> _WHAT THIS TASK INVOLVES_: Lines in the listing that hold the string "points" need to be tallied, and the total given alone.

> _EXERCISE DATA_:

——

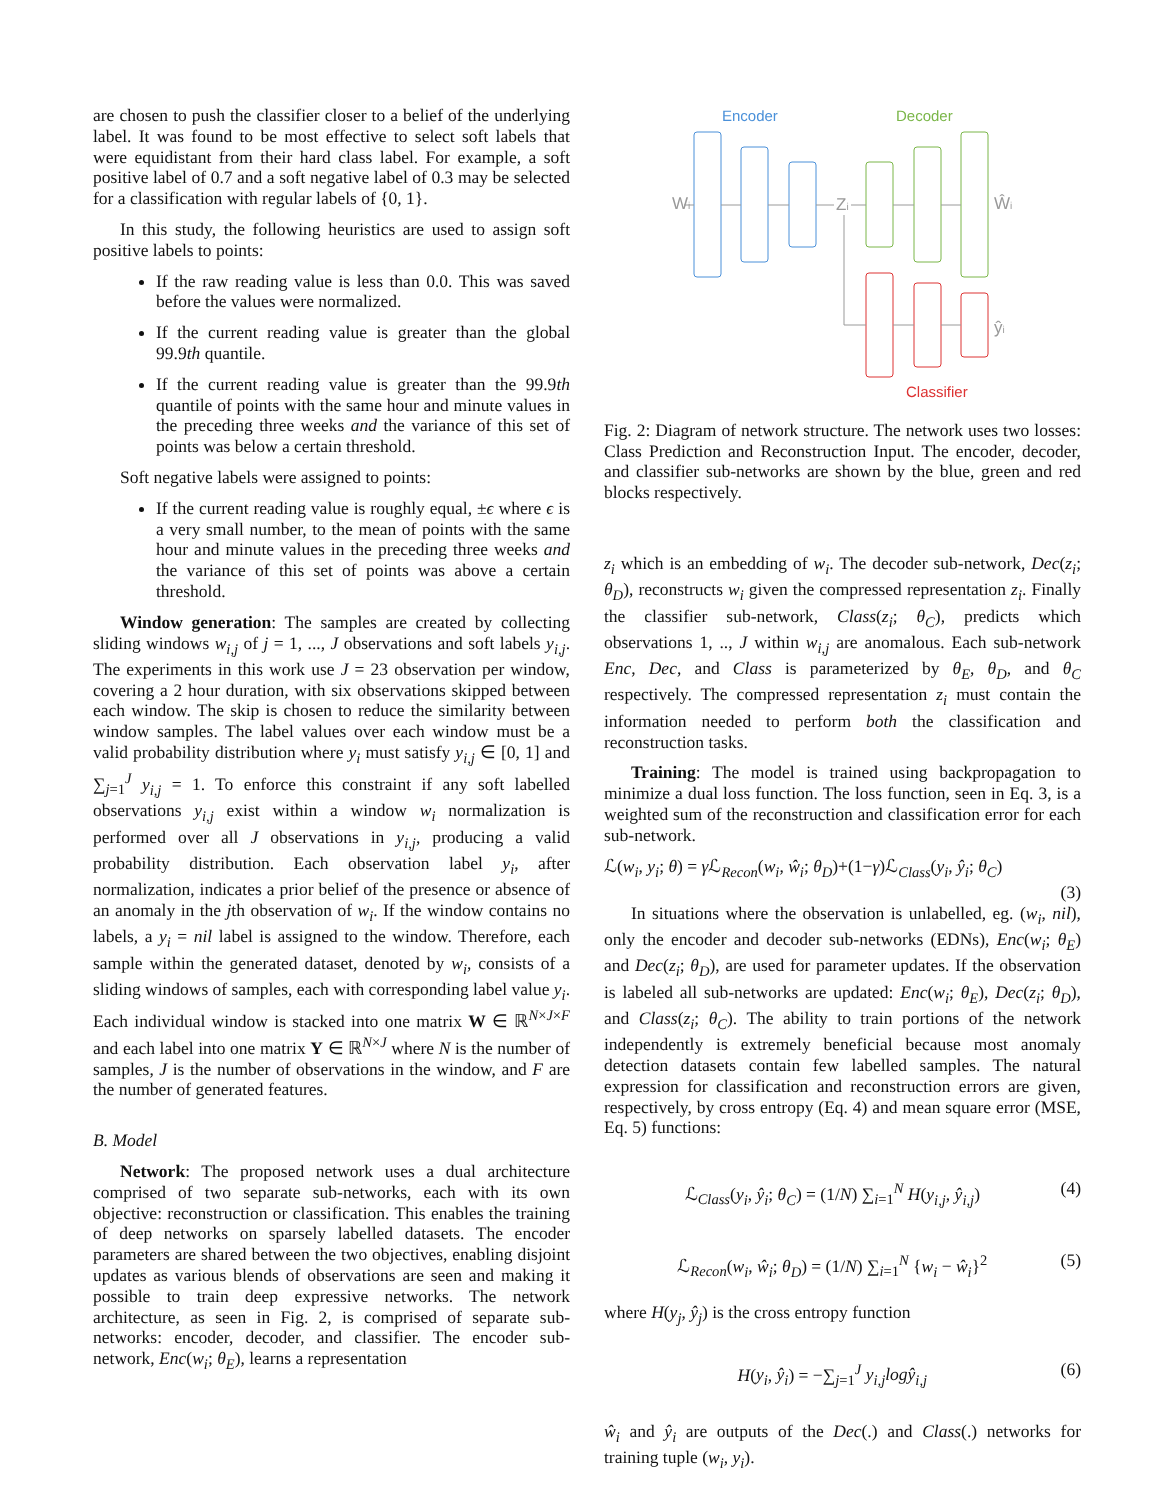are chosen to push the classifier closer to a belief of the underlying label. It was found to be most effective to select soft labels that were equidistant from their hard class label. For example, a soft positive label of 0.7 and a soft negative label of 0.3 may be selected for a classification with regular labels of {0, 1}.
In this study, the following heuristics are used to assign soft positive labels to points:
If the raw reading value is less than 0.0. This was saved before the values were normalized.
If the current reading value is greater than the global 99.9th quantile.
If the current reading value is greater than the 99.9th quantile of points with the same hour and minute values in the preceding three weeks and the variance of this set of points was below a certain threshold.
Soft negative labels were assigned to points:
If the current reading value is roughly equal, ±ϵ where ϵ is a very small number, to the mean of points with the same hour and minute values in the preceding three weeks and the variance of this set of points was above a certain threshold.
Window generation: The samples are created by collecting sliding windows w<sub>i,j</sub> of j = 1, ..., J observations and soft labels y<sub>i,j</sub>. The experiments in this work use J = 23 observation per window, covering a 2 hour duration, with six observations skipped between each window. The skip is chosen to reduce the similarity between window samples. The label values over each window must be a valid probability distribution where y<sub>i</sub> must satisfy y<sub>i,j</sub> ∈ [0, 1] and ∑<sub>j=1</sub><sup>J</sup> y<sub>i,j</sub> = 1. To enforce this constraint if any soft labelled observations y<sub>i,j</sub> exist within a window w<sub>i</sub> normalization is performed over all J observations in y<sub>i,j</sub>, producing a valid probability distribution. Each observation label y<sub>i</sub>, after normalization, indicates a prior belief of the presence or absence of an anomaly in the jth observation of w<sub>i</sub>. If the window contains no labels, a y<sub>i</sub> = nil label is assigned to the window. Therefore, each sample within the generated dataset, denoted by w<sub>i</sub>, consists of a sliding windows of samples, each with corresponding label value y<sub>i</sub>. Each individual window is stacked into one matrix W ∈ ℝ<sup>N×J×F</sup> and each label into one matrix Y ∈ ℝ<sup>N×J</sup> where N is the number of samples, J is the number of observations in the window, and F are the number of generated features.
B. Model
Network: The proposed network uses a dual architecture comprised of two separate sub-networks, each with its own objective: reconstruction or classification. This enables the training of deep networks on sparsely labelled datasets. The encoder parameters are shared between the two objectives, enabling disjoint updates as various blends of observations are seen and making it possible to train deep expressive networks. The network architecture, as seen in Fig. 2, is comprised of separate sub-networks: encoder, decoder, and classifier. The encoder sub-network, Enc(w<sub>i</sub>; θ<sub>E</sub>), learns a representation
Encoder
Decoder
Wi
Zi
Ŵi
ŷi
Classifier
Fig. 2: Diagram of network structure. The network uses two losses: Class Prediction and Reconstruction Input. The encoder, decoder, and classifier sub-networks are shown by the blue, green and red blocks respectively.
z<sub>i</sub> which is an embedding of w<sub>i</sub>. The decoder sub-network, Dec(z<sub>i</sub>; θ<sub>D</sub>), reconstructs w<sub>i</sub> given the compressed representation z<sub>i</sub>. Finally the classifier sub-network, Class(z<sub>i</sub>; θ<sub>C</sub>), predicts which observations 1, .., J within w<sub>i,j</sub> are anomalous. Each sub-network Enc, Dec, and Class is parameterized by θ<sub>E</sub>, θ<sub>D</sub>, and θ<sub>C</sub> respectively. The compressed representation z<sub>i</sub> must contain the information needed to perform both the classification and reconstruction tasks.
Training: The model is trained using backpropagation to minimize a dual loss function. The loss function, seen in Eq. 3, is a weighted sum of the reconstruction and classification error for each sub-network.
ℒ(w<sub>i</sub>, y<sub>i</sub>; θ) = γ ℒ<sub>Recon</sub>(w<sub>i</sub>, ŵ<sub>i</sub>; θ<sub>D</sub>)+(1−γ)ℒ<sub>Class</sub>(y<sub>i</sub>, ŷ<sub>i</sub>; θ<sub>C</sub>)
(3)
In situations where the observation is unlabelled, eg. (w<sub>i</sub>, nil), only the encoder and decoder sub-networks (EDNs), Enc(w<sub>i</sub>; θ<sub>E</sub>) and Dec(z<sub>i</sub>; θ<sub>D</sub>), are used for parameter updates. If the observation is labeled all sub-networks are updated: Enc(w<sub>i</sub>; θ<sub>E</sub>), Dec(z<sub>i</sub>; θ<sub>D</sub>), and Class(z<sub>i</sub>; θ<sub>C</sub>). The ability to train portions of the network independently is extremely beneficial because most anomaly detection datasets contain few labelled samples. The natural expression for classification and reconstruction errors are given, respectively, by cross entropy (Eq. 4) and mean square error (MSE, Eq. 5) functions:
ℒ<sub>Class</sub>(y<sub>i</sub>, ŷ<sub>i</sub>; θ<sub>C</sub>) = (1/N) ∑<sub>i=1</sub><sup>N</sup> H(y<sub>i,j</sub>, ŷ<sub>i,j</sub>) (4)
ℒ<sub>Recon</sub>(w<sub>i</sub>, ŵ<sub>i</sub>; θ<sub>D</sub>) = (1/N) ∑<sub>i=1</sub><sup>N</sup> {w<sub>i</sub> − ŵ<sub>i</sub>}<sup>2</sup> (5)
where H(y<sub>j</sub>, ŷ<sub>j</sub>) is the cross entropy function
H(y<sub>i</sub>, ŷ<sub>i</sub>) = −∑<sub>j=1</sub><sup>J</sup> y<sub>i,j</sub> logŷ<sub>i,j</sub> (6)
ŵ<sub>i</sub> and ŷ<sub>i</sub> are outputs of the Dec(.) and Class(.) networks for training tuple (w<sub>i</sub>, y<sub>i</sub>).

——

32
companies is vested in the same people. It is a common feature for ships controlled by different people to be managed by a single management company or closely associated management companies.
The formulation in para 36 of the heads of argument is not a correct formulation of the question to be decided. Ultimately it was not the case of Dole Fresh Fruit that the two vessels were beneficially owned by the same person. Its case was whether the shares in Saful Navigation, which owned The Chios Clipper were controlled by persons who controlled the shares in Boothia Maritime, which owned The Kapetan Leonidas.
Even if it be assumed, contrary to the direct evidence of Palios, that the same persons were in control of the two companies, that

——

> _TASK OUTPUT_: 4